◆ Instruction 1: In the piece on operationalizing data, swap "deluge" for "flood" and write the passage out again. Begin at "This starts from" and stop after "a different profile.".
◆ Instruction 2: Pick up the piece on operationalizing data after its last sentence and keep writing it.

=== Text excerpt ===

Friday, November 13, 2015

Every road leads to Data

Data by itself is quite useful. Data in context with other data is still more useful. And data that answers our questions is invaluable. When we try to operationalize data, there are 4 things that need to be considered. They are as follows :

  • Data Engineering
  • Data Integration
  • Data Quality
  • Data Security

Data Engineering

This starts from acquisition of data to deployment. Data that is acquired or available has to be made appropriate for the models that would run over them. Data has to be cleansed before it is used. The procedure is called ETL (Extract Transform Load) and it deals with extracting the data that is under consideration and transform it, so that it becomes usable and finally loading the data into the setup.Data Scientists run different models against this setup and finally arrive at some conclusion. Typically this is an insight that is derived by a data analyst. Unfortunately, a deluge of data can easily force the data scientist to spend time cleaning the data than focussing on their area of work. Typically 80% of the time is spent in making the data usable. And then there are many sources of data, each with a different profile.

=== Record excerpts ===

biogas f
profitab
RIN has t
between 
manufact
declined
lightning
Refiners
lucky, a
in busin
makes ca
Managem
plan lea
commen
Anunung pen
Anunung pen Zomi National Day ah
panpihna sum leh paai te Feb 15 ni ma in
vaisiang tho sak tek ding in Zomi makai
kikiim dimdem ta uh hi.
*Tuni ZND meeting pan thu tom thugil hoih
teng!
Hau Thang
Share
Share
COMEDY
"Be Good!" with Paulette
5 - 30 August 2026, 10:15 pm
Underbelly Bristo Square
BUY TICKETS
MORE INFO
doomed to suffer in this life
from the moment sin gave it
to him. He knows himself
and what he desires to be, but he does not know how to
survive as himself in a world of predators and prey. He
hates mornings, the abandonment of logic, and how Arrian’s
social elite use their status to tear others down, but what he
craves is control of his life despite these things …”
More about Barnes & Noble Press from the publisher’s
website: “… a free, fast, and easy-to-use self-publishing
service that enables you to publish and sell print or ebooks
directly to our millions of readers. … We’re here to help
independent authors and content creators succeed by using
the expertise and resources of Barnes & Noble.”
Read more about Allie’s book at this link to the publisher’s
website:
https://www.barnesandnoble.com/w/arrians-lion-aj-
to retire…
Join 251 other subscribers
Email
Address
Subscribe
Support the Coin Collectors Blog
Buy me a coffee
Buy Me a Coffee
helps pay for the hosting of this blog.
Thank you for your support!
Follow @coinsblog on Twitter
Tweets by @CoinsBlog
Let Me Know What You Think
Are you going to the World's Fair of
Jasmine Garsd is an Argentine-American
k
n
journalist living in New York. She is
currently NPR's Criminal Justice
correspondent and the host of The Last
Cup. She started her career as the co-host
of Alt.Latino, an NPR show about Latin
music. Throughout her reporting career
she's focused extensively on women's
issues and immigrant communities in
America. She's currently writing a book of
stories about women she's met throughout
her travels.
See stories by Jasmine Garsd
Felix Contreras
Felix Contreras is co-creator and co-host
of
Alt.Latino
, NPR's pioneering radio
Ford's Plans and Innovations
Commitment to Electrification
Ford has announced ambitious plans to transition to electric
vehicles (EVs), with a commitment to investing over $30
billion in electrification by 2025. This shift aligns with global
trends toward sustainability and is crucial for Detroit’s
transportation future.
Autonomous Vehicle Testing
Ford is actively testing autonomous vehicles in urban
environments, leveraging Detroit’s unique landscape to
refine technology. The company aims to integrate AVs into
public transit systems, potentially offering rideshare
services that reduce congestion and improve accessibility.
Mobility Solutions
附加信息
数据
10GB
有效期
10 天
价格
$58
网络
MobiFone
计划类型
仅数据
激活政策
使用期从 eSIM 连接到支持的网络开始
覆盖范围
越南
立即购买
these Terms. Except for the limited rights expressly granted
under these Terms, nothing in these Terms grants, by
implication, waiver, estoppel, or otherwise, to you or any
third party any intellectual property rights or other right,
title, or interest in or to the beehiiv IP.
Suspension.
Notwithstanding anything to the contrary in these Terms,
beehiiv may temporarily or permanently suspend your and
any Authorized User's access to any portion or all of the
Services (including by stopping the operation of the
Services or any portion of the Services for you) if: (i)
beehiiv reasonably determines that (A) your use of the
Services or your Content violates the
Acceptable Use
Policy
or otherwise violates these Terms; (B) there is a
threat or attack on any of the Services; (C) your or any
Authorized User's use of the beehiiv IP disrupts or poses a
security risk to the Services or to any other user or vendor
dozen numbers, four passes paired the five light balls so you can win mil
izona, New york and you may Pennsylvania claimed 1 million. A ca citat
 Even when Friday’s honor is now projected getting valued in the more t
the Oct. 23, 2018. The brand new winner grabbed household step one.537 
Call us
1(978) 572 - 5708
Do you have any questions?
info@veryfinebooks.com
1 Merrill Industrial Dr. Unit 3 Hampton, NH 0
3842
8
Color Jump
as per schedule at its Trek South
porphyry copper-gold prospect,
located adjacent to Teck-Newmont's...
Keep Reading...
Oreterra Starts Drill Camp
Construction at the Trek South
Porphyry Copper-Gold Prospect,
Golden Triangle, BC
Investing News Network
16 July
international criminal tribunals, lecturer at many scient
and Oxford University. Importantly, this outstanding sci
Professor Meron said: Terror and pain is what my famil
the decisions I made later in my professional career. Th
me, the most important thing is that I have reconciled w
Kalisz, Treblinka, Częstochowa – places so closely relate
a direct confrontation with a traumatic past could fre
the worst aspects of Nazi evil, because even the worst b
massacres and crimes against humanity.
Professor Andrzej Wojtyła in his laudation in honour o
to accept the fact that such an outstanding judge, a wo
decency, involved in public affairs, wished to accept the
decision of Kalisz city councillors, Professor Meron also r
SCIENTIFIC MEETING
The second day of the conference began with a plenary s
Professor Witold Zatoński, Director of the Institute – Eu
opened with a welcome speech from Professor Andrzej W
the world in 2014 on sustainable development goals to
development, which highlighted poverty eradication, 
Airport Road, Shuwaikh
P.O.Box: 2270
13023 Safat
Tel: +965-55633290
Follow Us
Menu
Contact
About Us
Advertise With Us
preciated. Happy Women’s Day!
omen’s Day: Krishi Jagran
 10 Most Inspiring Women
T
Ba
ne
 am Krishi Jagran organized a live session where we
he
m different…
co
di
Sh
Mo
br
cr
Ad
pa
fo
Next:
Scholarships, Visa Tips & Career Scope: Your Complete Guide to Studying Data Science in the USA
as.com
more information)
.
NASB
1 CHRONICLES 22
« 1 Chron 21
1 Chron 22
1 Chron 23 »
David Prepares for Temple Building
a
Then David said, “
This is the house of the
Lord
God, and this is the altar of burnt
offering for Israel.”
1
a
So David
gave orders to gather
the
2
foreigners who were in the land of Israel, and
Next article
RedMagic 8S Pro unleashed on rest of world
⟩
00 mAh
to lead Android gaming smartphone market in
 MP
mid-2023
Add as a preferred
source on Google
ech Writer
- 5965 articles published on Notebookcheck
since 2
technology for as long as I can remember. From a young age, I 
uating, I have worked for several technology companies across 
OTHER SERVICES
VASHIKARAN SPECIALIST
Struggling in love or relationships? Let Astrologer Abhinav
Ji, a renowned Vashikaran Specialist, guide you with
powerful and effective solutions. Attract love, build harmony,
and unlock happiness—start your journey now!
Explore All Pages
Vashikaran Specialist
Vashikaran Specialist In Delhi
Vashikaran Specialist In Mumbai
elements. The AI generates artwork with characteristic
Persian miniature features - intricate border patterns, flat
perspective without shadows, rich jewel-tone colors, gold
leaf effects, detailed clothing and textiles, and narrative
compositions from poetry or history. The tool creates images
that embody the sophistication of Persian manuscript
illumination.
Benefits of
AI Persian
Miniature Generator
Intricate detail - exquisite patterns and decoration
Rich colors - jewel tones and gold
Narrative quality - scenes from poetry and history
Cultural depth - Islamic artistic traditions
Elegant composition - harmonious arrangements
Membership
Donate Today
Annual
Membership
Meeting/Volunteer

===

◆ Task answer 1:
This starts from acquisition of data to deployment. Data that is acquired or available has to be made appropriate for the models that would run over them. Data has to be cleansed before it is used. The procedure is called ETL (Extract Transform Load) and it deals with extracting the data that is under consideration and transform it, so that it becomes usable and finally loading the data into the setup.Data Scientists run different models against this setup and finally arrive at some conclusion. Typically this is an insight that is derived by a data analyst. Unfortunately, a flood of data can easily force the data scientist to spend time cleaning the data than focussing on their area of work. Typically 80% of the time is spent in making the data usable. And then there are many sources of data, each with a different profile.

◆ Task answer 2:
Data Integration

It’s very essential to understand that data is coming to us from various channels. From company systems, from individual machines and from the external world. All this data has to be accommodated in the setup. Mind you, data can be structured, unstructured or semi structured. To collect all this data and analysing it is not an easy task. The more the data collected, the more number of ETL programs have to be run. Duplication of data should be avoided. For this we have to have MDM (Master Data Management) – a place where the data is unique and addressable by a key value. Consider your customer – In the system, every customer should have only one unique ID based on which all his/her transactional and master data can be pulled up. Data integration involves creation of meta data (data about data)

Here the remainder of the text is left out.